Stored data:
-- Opening Marker --

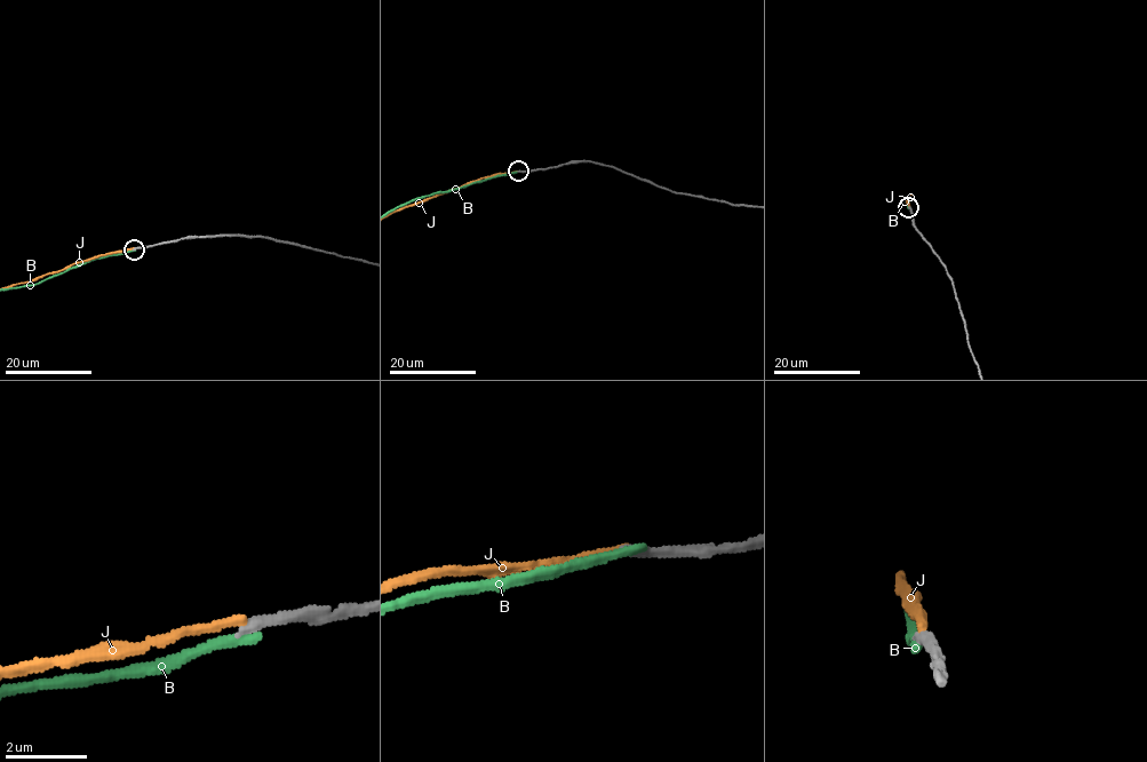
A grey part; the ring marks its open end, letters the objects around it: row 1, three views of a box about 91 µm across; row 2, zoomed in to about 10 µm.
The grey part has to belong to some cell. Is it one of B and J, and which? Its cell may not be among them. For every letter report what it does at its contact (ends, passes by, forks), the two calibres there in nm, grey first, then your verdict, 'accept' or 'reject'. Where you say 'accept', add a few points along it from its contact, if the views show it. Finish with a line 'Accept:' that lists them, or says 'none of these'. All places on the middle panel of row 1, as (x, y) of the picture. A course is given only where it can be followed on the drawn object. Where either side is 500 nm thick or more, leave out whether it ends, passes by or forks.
B: it ends | 260/260 nm | reject
J: it ends | 240/240 nm | reject
Accept: none of these

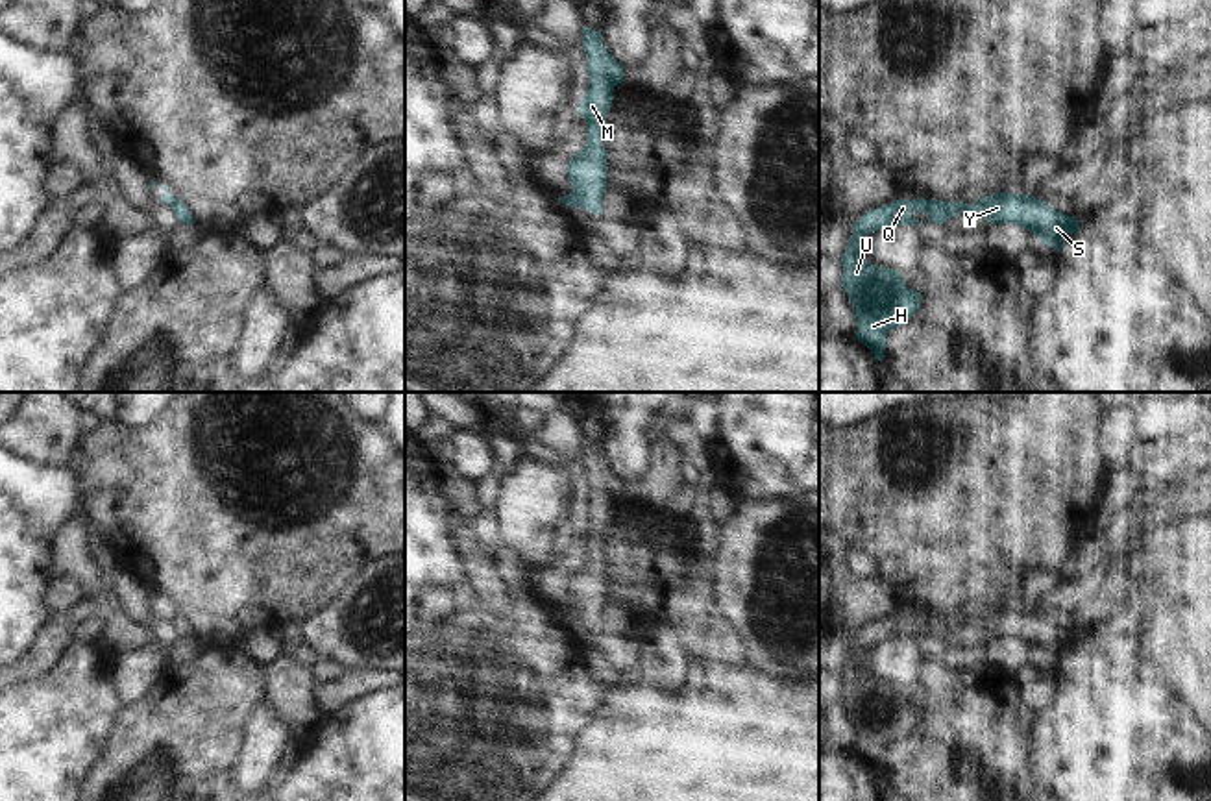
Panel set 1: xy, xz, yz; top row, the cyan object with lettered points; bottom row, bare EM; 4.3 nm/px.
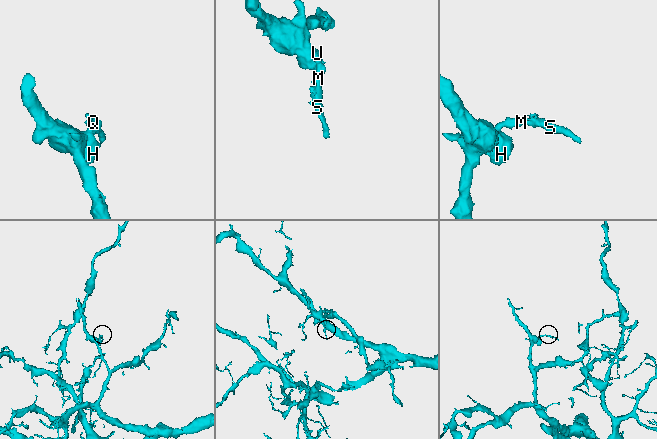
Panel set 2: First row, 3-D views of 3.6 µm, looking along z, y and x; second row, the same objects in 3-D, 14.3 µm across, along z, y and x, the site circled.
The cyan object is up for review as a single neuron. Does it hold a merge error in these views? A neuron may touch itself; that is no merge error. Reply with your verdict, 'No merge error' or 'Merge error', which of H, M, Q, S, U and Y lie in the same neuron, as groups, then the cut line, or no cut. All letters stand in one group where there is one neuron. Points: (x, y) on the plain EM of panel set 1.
No merge error. Groups: H M Q S U Y. No split.

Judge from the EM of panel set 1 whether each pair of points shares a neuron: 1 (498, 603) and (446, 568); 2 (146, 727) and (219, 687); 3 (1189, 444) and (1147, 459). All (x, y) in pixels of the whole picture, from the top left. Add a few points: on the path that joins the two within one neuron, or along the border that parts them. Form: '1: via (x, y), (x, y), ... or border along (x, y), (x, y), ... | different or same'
1: border along (450, 541), (457, 561), (466, 572), (466, 581) | different
2: via (165, 727), (178, 727), (200, 705) | same
3: via (1178, 444), (1158, 454) | same

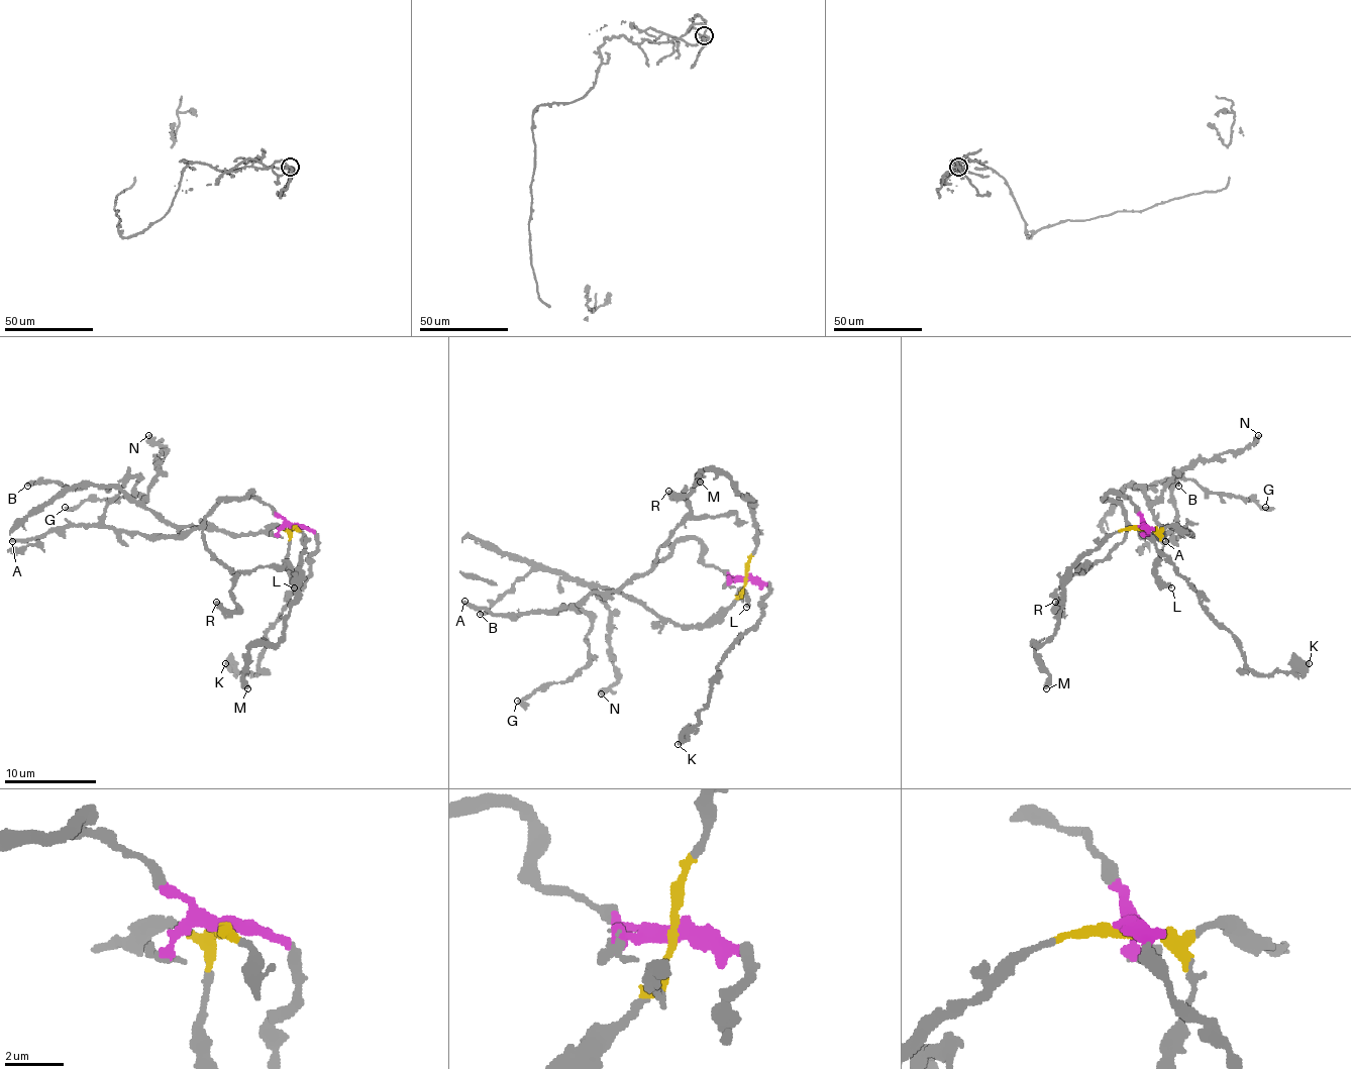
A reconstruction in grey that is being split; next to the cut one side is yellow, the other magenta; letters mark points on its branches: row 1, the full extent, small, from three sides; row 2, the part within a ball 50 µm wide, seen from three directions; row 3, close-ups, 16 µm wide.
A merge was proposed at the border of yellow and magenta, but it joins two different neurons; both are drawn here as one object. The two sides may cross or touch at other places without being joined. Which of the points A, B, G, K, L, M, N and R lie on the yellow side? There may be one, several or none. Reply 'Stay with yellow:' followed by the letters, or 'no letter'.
Stay with yellow: B, L, M, N

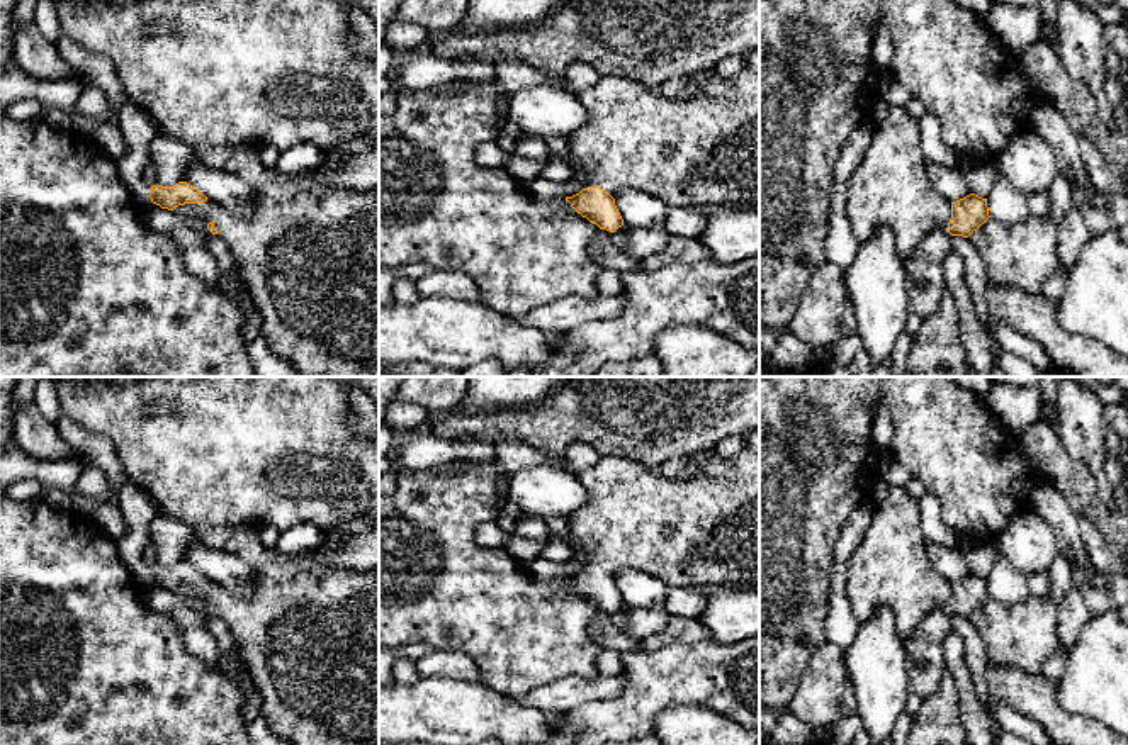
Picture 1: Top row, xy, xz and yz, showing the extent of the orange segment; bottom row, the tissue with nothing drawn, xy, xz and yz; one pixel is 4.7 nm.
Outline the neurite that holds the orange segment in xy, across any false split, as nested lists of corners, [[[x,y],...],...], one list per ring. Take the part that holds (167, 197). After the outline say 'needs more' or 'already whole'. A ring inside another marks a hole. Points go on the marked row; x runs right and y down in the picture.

-- Closing Marker --

> _Directions for this task_
Return nothing except the lines from the one containing "A reconstruction in" through the final line of the data, copied exactly. Leave out all pictures.

> _Result for this task_
A reconstruction in grey that is being split; next to the cut one side is yellow, the other magenta; letters mark points on its branches: row 1, the full extent, small, from three sides; row 2, the part within a ball 50 µm wide, seen from three directions; row 3, close-ups, 16 µm wide.
A merge was proposed at the border of yellow and magenta, but it joins two different neurons; both are drawn here as one object. The two sides may cross or touch at other places without being joined. Which of the points A, B, G, K, L, M, N and R lie on the yellow side? There may be one, several or none. Reply 'Stay with yellow:' followed by the letters, or 'no letter'.
Stay with yellow: B, L, M, N

Picture 1: Top row, xy, xz and yz, showing the extent of the orange segment; bottom row, the tissue with nothing drawn, xy, xz and yz; one pixel is 4.7 nm.
Outline the neurite that holds the orange segment in xy, across any false split, as nested lists of corners, [[[x,y],...],...], one list per ring. Take the part that holds (167, 197). After the outline say 'needs more' or 'already whole'. A ring inside another marks a hole. Points go on the marked row; x runs right and y down in the picture.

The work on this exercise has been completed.